# Texto dado
===============
La gallardía de cruzar la Gran Barrera de Coral pertenece a los valientes. No estamos aquí solo para sobrevivir, protegernos y perpetuar la especie. Hemos venido a trascender, a convertir hechos inertes en hazañas simbólicas. Corría el kilómetro ocho de la maratón de Sevilla del pasado domingo 20 de febrero cuando empecé a comprenderlo: en la maratón como en la vida. Era todavía un momento cómodo, aunque ya la soledad y la adrenalina invitaban a la reflexión. Me di cuenta entonces de la enorme metáfora que es la maratón para entender un poco mejor qué es vivir.
Como la vida misma, no vale que te lo cuenten. Aprendemos haciendo, pensando y sintiendo. Arrojados al mundo y desprovistos de herramientas definitivas nos vemos avocados a modificarnos, adaptarnos y dominar las circunstancias que se cruzan en nuestro camino. Como la vida misma, la maratón es la única prueba olímpica que no se entrena como tal antes de competir. Su dureza debe ser superada sin ensayos generales.
Uno se encuentra con un reto físico y mental con tintes de gesta incierta e impredecible. La forma física condiciona el reto, el tiempo y ritmo varían según el punto de partida del corredor. Desde unos meses antes, incluso años, se pueden estar planificando las posibilidades de éxito de recorrer dignamente la distancia. Cada cual afinará su propia dignidad, modelará su proyecto de carrera y pondrá en marcha un plan personal de entrenamiento. Son los 42.195 metros que separan Atenas de Maratón, que dicen que Filípides recorrió para anunciar la victoria de su ciudad sobre el enemigo persa. Aquel hecho histórico construyó una prueba física cargada de significado, simbolismo, leyenda y épica. El paso de los siglos la ha convertido en la prueba deportiva por excelencia.
En aquel kilómetro ocho me encontré con la ilusión y los nervios de un niño. Visualicé la meta, me vi envuelto en una muchedumbre que desprendía energías vitales tan parecidas a la mía y tan diferentes entre sí. En cada rostro podía encontrarse un sueño, una promesa o un reto. Todavía era pronto. Por eso todo iba bien.
Durante los siguientes kilómetros, quizás hasta antes de llegar a la mitad de la carrera, tuve sensaciones más propias de lo cotidiano. Como en un entrenamiento, me dio tiempo de observar el entorno con cierto reposo. Era una bonita mañana de domingo, había gente mirando, animando, incluso algunos paseaban indiferentes sin comprender nada de lo que ocurría. En las esquinas, los chiquillos jaleaban los nombres que leían en los dorsales; algunos familiares y amigos de los participantes alentaban a los suyos entre los desconocidos que pasábamos delante de sus narices.
===============
# Datos de entrada
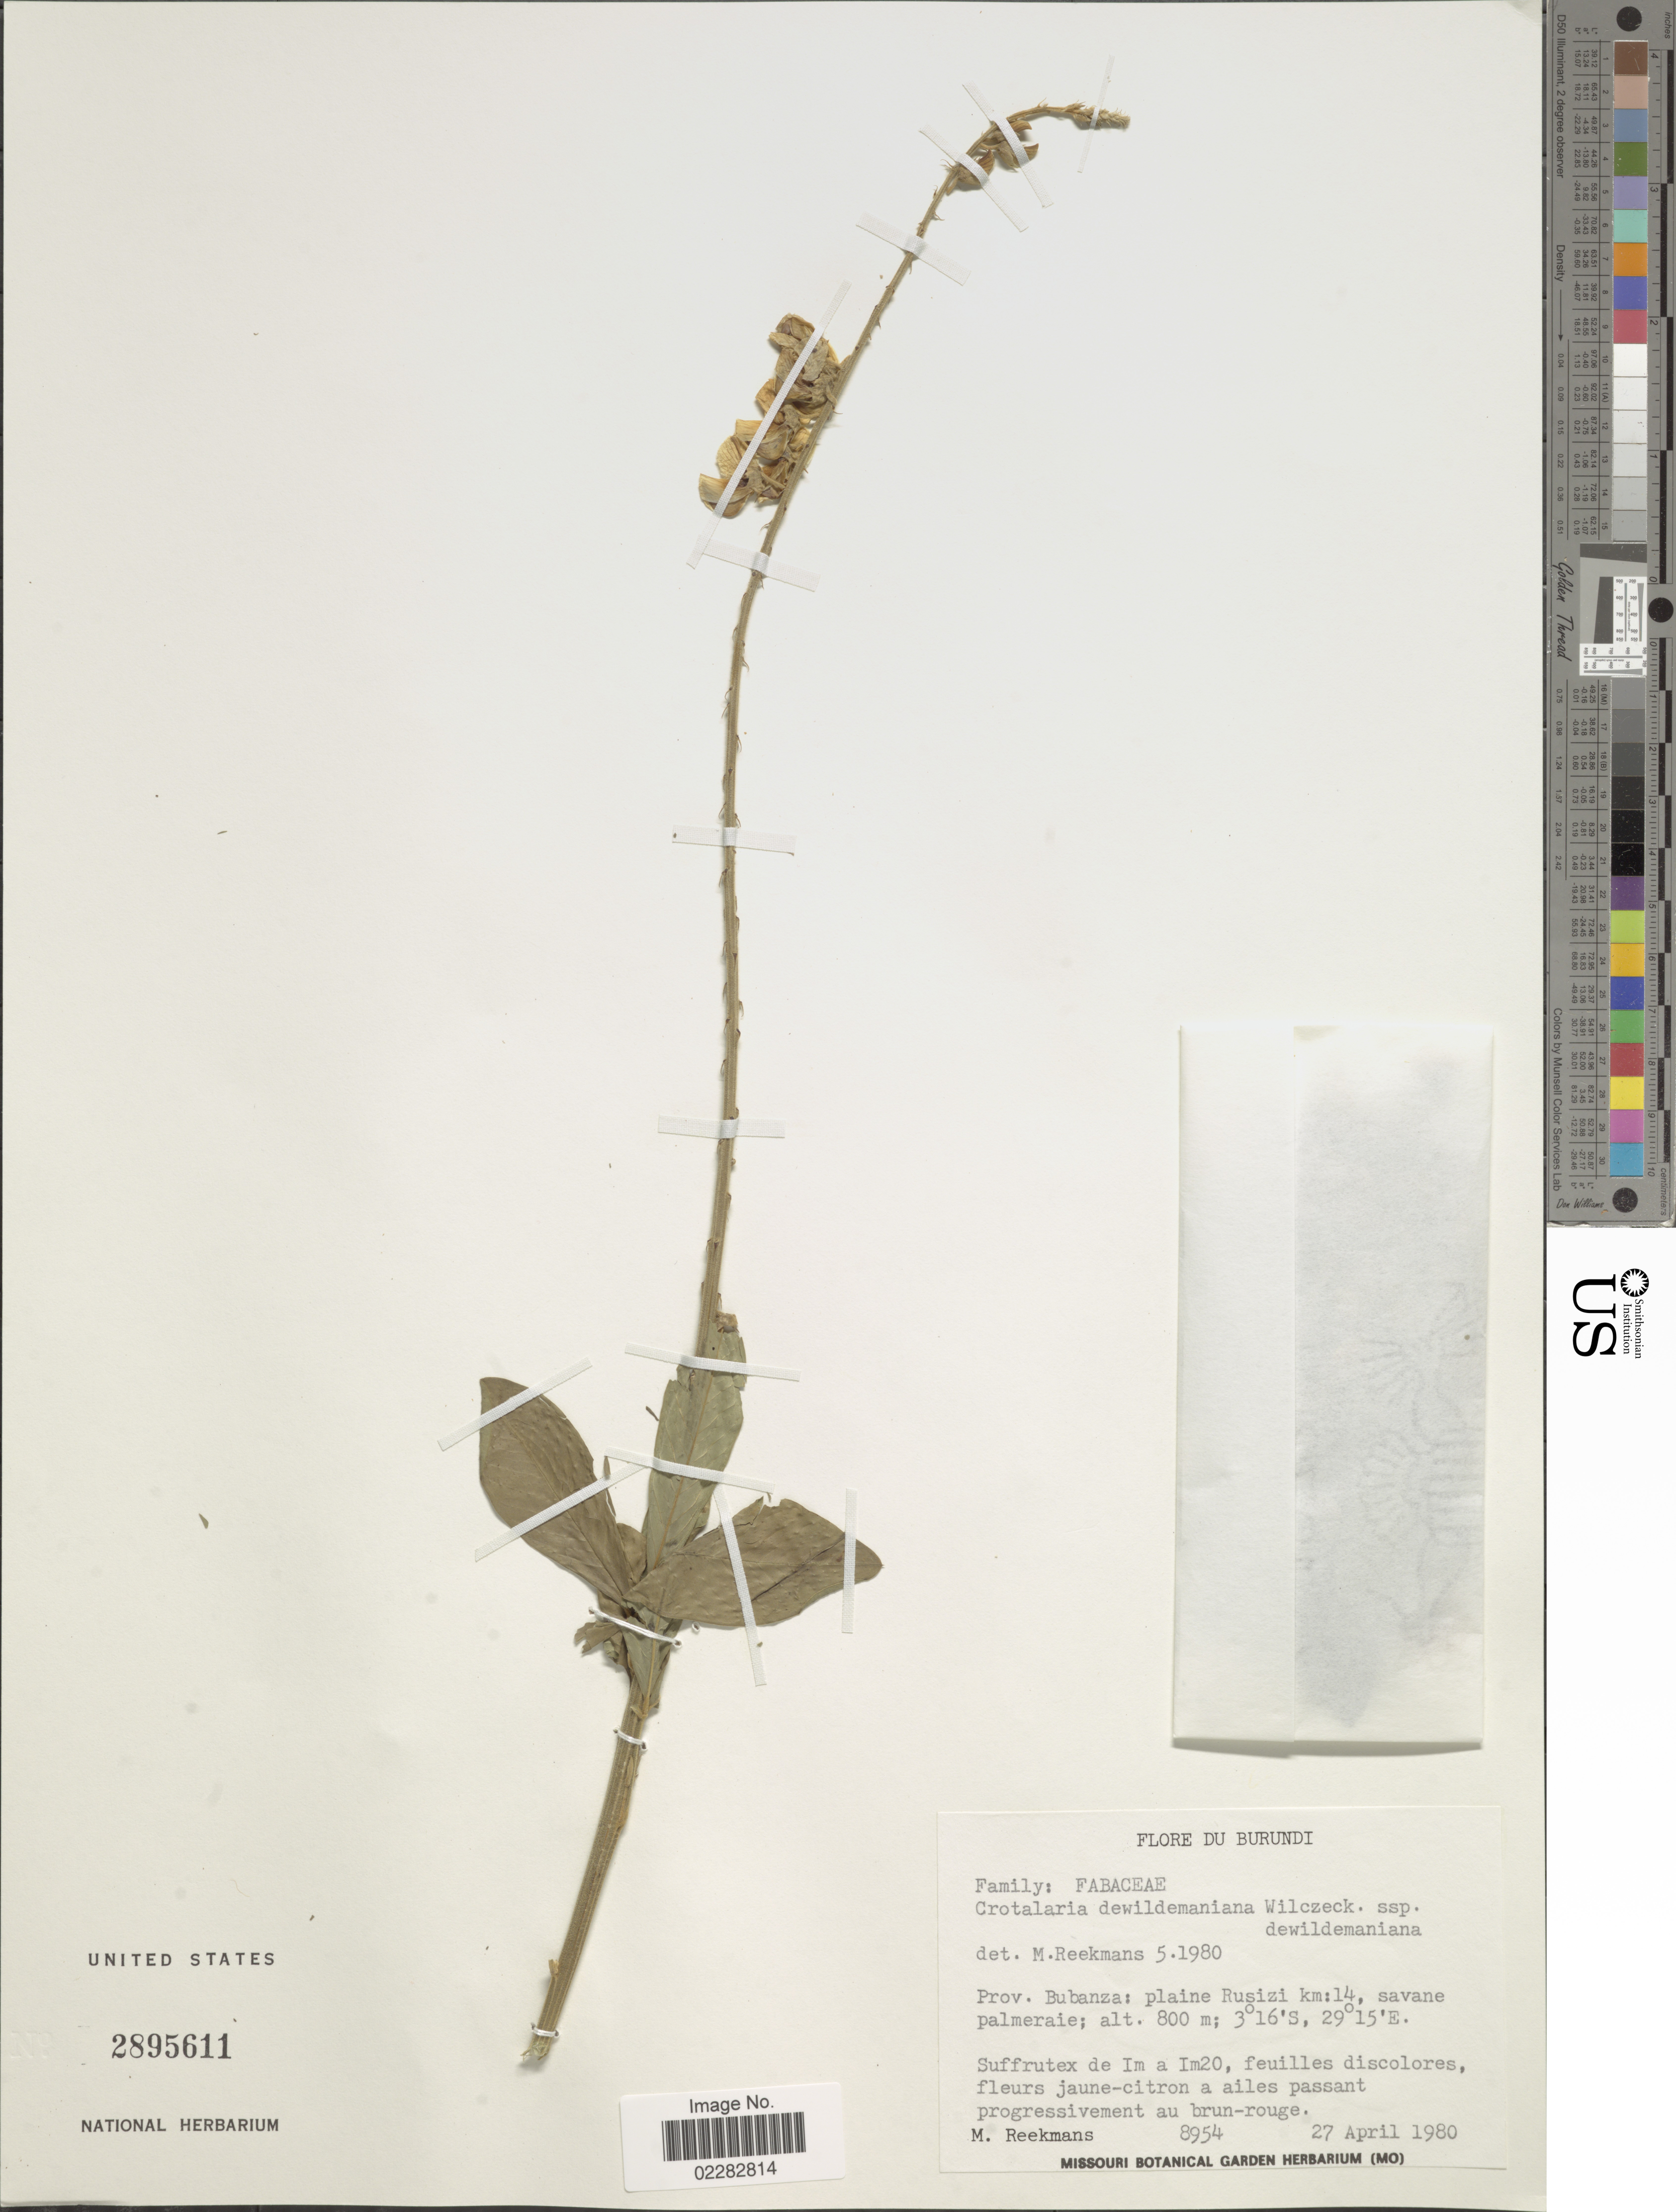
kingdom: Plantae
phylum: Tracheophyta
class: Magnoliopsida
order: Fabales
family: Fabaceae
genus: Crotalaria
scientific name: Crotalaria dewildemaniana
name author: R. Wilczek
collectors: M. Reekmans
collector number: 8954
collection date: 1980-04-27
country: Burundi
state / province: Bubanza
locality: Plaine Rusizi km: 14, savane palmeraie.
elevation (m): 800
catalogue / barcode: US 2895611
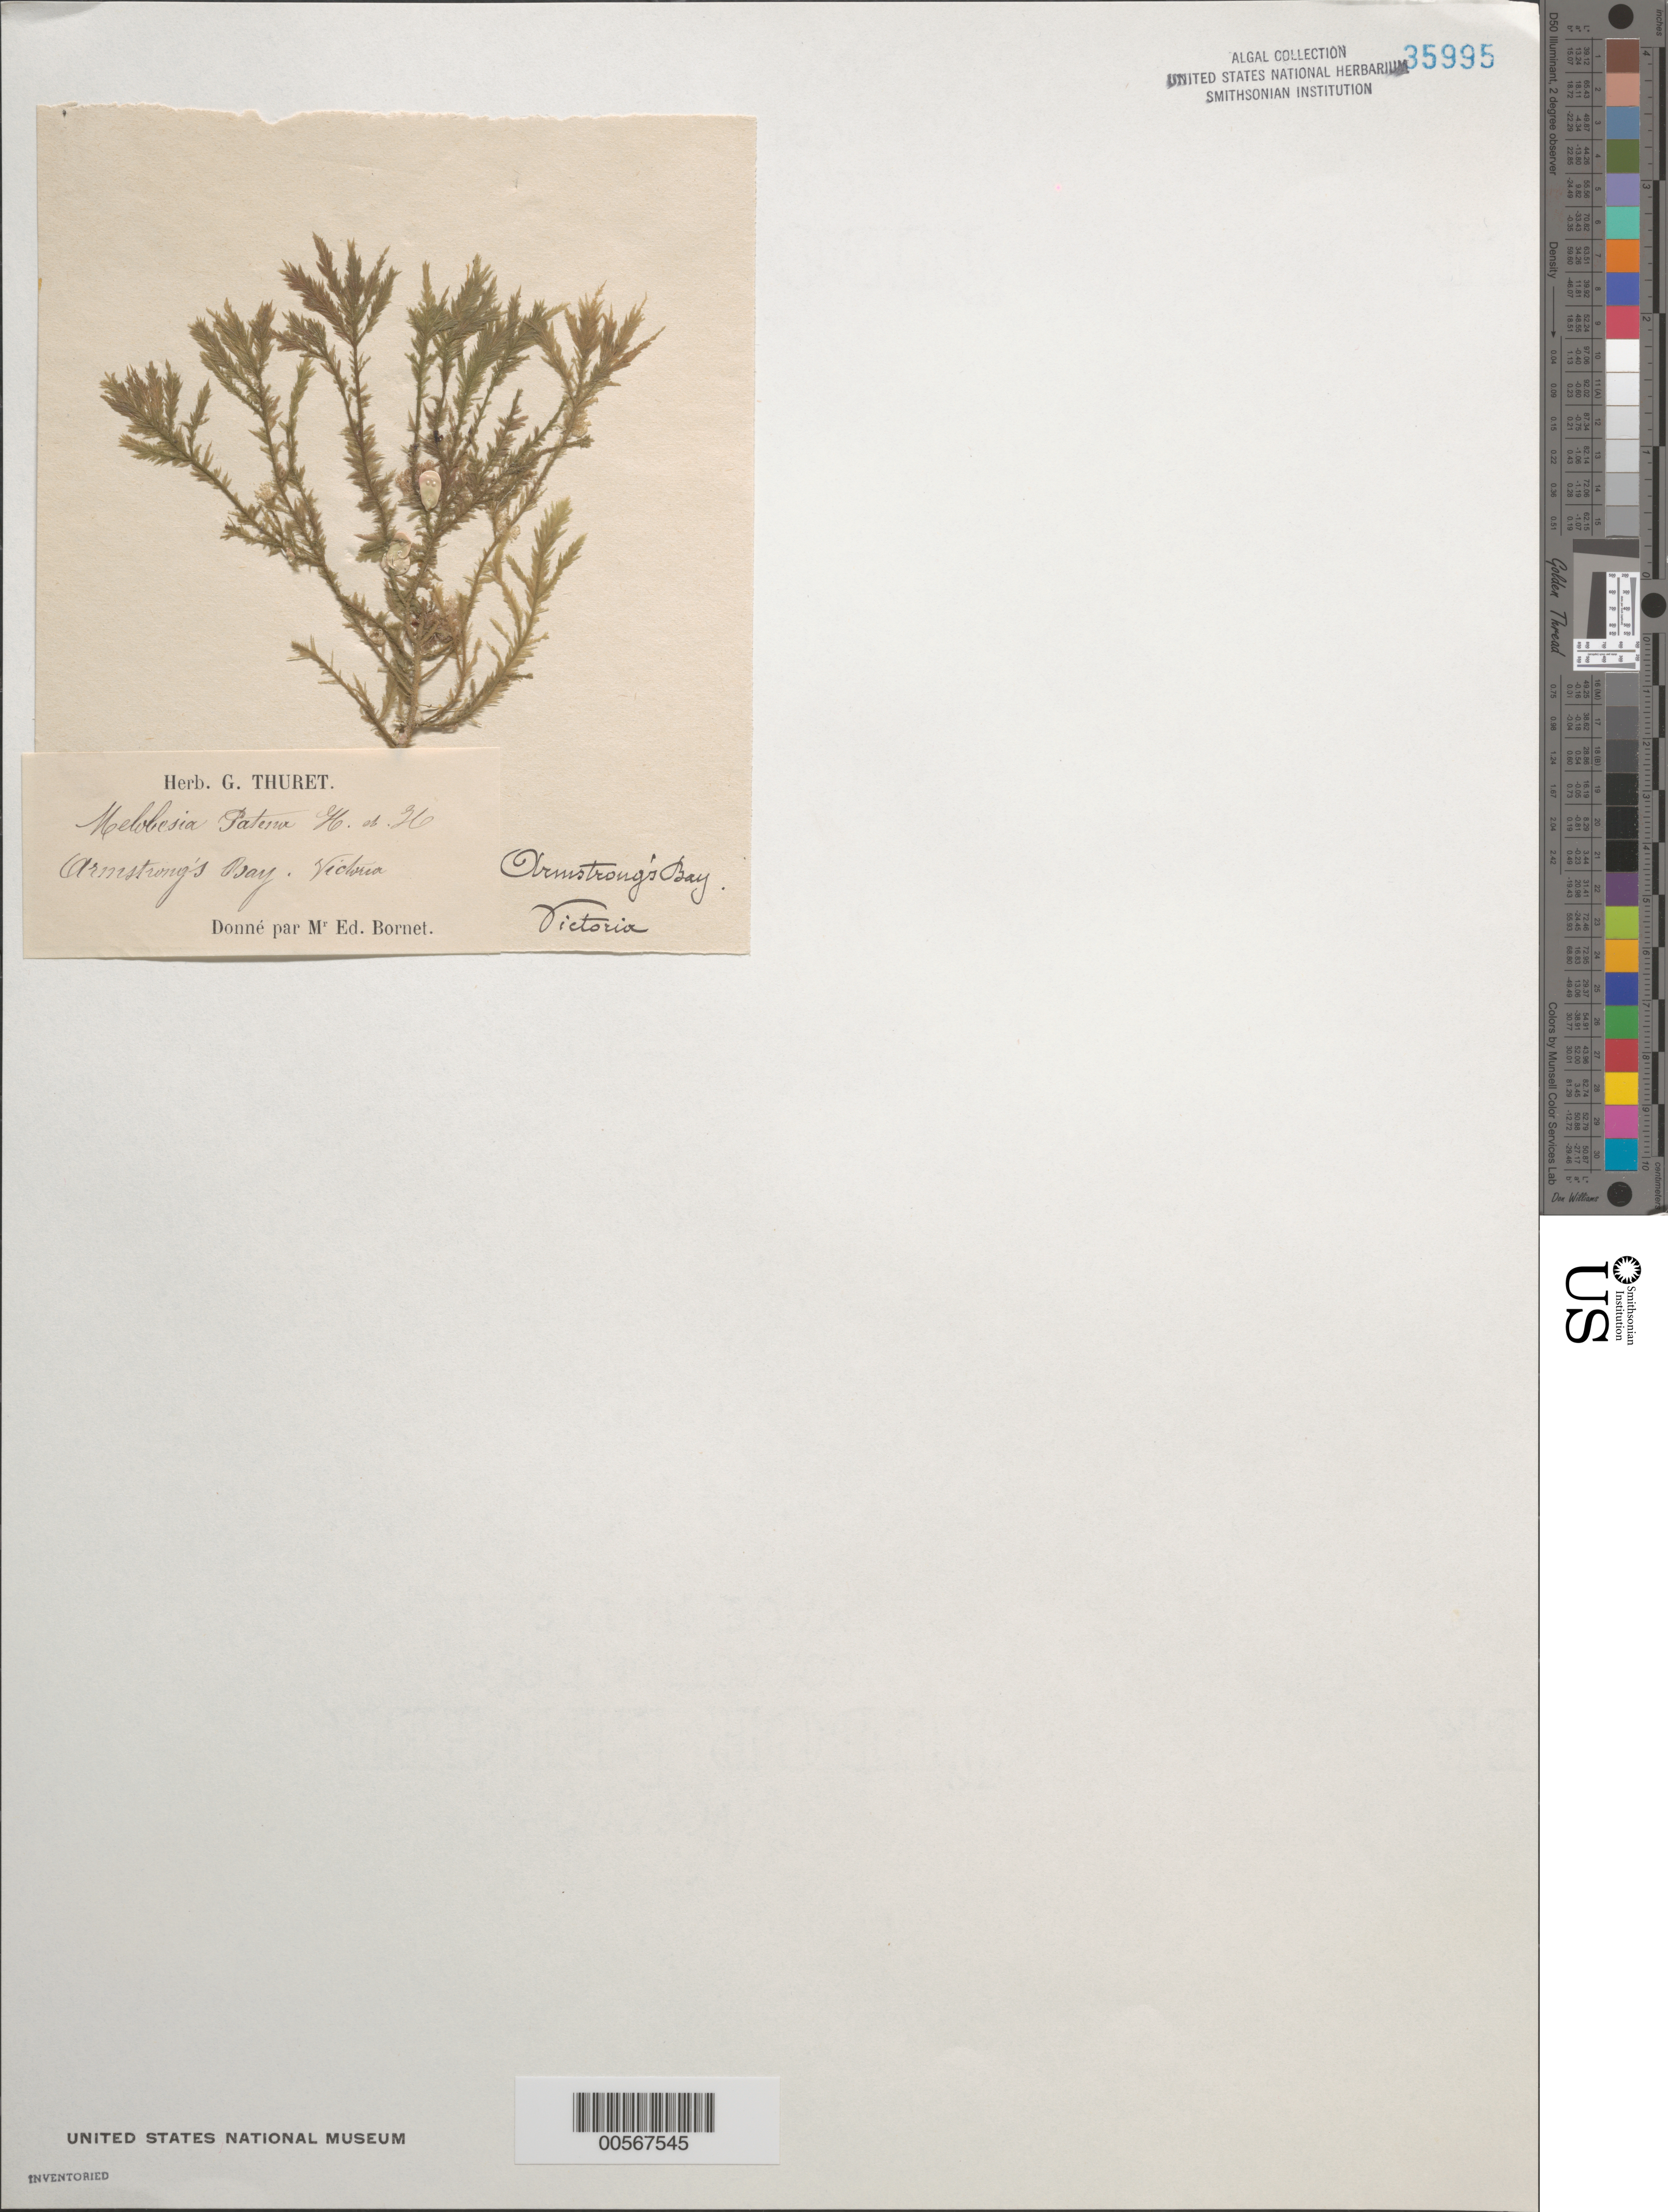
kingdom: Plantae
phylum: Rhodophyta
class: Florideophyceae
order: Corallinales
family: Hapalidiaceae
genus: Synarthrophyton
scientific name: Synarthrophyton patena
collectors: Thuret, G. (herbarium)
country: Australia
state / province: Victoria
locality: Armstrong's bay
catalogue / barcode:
===============
# Tarea A
Repite tal cual las líneas de los registros, desde la que contiene "scientific name: Synarthrophyton patena" hasta el final de los registros, ambas incluidas.
# Tarea B
Prosigue el texto sobre la maratón de Sevilla a partir del punto en que se detiene.
El texto y los registros no guardan ninguna relación entre sí.

# Resultado final A
scientific name: Synarthrophyton patena
collectors: Thuret, G. (herbarium)
country: Australia
state / province: Victoria
locality: Armstrong's bay
catalogue / barcode:

# Resultado final B
Dentro de mi mente, sin embargo, bailaban circunstancias ajenas a lo que ocurría fuera. La seguridad inicial que dibujaba un futuro sin borrones empezaba a mezclarse con la incertidumbre. Cualquier mínima debilidad se iba incluyendo en la lista de problemas. Hasta ese momento todo había sido demasiado fácil. Me había forjado una falsa ilusión de control. Comenzaba a hacer falta la fuerza de voluntad, una energía mucho más que física para dominar las dudas ante lo mucho que quedaba por llegar. Había que recurrir a la paciencia, a esperar, a distraer la mirada para provocar la imaginación y pensar en cosas diferentes.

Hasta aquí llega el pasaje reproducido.